Exemplo 1 – No embarque de rolos de papel Kraft, na Europa, em pleno inverno com temperaturas abaixo de zero, os rolos chegam ao costado para o embarque endurecido devido ao frio, embarcam para o nosso país para descarga no mês de dezembro em pleno verão, quando a temperatura está em torno de quarenta graus, atravessam o Equador com temperaturas em torno de quarenta graus, com a possibilidade da ocorrência de condensação sobre a carga e dentro da estrutura do porão. Durante a travessia mesmo tomada todas as medidas de controle da umidade e temperatura, o papel chega enrugado na sua proteção externa do rolo, e as primeiras camadas também atingidas, isto é causado porque o papel absolve umidade, logo é um vício inerente a sua composição de fabricação.

Exemplo 2 – No embarque de sacaria de café em containeres o container é forrado com papel Kraft ou similar, bem como protegendo contato com a estrutura corrugada metálica, embarque que pode ser realizado em pleno verão, com temperaturas em torno de quarenta graus com destino à Europa chegando a pleno inverno com temperaturas negativas.
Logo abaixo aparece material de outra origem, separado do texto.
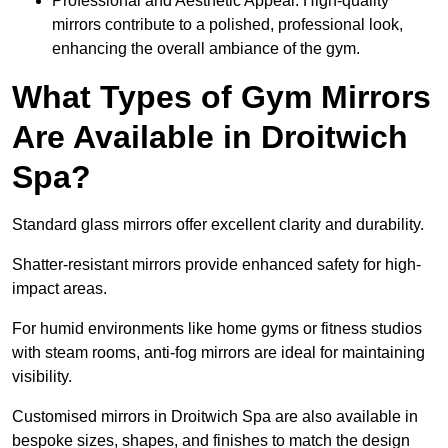
Professional and Aesthetic Appeal: High-quality
mirrors contribute to a polished, professional look,
enhancing the overall ambiance of the gym.
What Types of Gym Mirrors
Are Available in Droitwich
Spa?
Standard glass mirrors offer excellent clarity and durability.
Shatter-resistant mirrors provide enhanced safety for high-
impact areas.
For humid environments like home gyms or fitness studios
with steam rooms, anti-fog mirrors are ideal for maintaining
visibility.
Customised mirrors in Droitwich Spa are also available in
bespoke sizes, shapes, and finishes to match the design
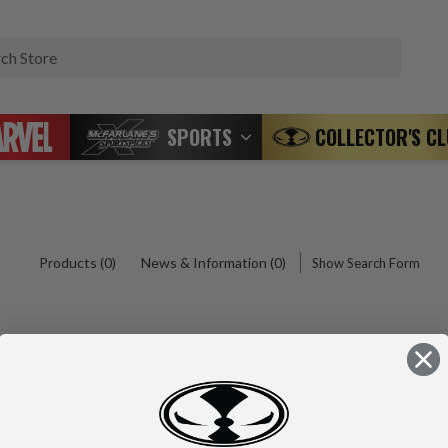
Search
SPORTS
COLLECTOR'S C
Products (0)
News & Information (0)
Show Search Form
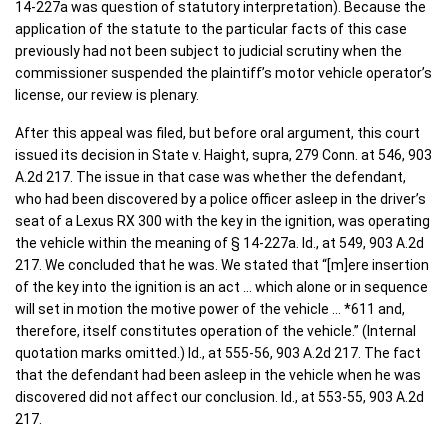
14-227a was question of statutory interpretation). Because the
application of the statute to the particular facts of this case
previously had not been subject to judicial scrutiny when the
commissioner suspended the plaintiff’s motor vehicle operator’s
license, our review is plenary.
After this appeal was filed, but before oral argument, this court
issued its decision in State v. Haight, supra, 279 Conn. at 546, 903
A.2d 217. The issue in that case was whether the defendant,
who had been discovered by a police officer asleep in the driver’s
seat of a Lexus RX 300 with the key in the ignition, was operating
the vehicle within the meaning of § 14-227a. Id., at 549, 903 A.2d
217. We concluded that he was. We stated that “[m]ere insertion
of the key into the ignition is an act … which alone or in sequence
will set in motion the motive power of the vehicle … *611 and,
therefore, itself constitutes operation of the vehicle.” (Internal
quotation marks omitted.) Id., at 555-56, 903 A.2d 217. The fact
that the defendant had been asleep in the vehicle when he was
discovered did not affect our conclusion. Id., at 553-55, 903 A.2d
217.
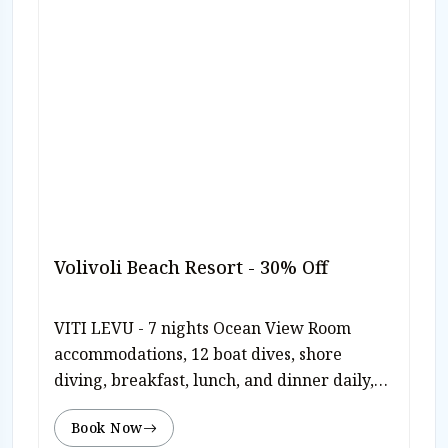
Volivoli Beach Resort - 30% Off
VITI LEVU - 7 nights Ocean View Room
accommodations, 12 boat dives, shore
diving, breakfast, lunch, and dinner daily,
beach bbq, traditional Meke performance,
Book Now
free use of paddle boards & kayaks, plus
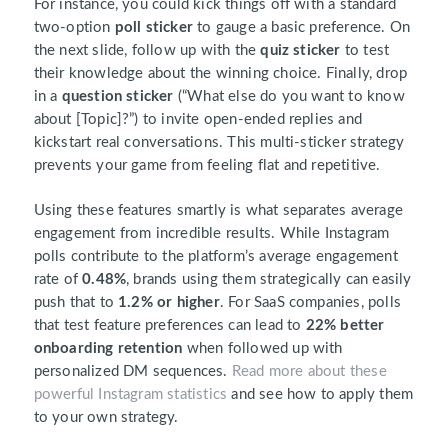
For instance, you could kick things off with a standard
two-option
poll sticker
to gauge a basic preference. On
the next slide, follow up with the
quiz sticker
to test
their knowledge about the winning choice. Finally, drop
in a
question sticker
(“What else do you want to know
about [Topic]?”) to invite open-ended replies and
kickstart real conversations. This multi-sticker strategy
prevents your game from feeling flat and repetitive.
Using these features smartly is what separates average
engagement from incredible results. While Instagram
polls contribute to the platform’s average engagement
rate of
0.48%
, brands using them strategically can easily
push that to
1.2% or higher
. For SaaS companies, polls
that test feature preferences can lead to
22% better
onboarding retention
when followed up with
personalized DM sequences.
Read more about these
powerful Instagram statistics
and see how to apply them
to your own strategy.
O que normalmente vai ocorrer vestígios de condensação, pois o bloco de estivagem da sacaria não estando protegida, o gotejamento da condensação vai causar manchas nas sacarias, e se as proteções laterais do container ficar descobertas a sacaria encostada diretamente na chapa vai manchar. Ocorre que o ar quente durante a estivagem do container, mais o calor da sacaria, mais o calor de pouca ventilação do container, ao entrar em contato com o ar frio na mudança do clima, vai gerar condensação, não tendo como fugir dessa prática comercial que normalmente ocorre em climas diferentes. Não podemos esquecer que o café é uma carga higroscópica como o papel Kraft.
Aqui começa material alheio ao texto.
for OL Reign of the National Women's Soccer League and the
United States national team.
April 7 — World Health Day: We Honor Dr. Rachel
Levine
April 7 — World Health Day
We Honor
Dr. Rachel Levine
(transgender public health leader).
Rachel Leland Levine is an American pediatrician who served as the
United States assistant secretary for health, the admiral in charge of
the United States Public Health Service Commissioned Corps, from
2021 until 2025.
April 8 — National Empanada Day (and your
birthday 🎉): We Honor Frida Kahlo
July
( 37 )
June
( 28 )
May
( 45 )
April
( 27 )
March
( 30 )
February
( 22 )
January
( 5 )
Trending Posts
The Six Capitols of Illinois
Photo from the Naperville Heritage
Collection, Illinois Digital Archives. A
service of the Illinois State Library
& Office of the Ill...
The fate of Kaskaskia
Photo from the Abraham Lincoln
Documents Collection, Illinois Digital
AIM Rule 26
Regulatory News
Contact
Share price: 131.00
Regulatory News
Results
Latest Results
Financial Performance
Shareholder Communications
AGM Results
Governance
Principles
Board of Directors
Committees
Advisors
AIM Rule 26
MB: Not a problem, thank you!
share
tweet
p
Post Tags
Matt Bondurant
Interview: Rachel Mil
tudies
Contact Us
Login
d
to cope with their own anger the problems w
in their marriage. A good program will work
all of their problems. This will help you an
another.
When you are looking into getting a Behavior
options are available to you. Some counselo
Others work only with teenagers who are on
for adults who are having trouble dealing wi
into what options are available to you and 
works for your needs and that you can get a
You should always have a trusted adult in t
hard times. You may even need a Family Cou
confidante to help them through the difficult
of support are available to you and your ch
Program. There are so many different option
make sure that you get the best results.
Dois exemplos que a meu ver são evidentes que tratam de cargas higroscópicas e apresentam vícios inerentes, ocorrem muitos claims e acabam parando nos Tribunais, onde o ônus da prova a quem couber terá que ter provas suficientes e capazes para provar a ocorrência do vício.

Para isto é preciso que uma vistoria prévia possa obter provas no sentido de tentar contrapor as reclamações como, por exemplo: Certificado de qualidade da carga com histórico da colheita, amostras da carga durante a estufagem ou estivagem, fotos durante o embarque das condições do porão, container e das cargas, se tem ventilação mecânica ou natural durante o transporte, se as tampas de escotilhas e vedação da portas de containeres apresentam em condições seguras de evitar entrada de água, entre outras.

É difícil uma avaliação precisa de ocorrência de vício próprio, entretanto se ocorrer um agravamento de avaria pela maneira de estivagem ou estufagem das mercadorias, com certeza haverá disputas, onde o transportador dependendo das evidências poderá ser responsabilizado, pela perda da isenção das Regras de Haia-Visby.

Referências Bibliográficas:

FILHO, Nagib Slaibi – CARVALHO, Gláucia, De Plácido e Silva – Vocabulário Jurídico, Editora Forense, 2009.

FONSECA, Maurílio, Arte Naval, Serviço Gráfico do IBGE, 1960.

GOMES, Carlos Rubens Caminha, Direito Comercial Marítimo, Editora Rio, 1978.

SANTOS, Theophilo de Azeredo, Direito da Navegação, Editora Forense, 1968.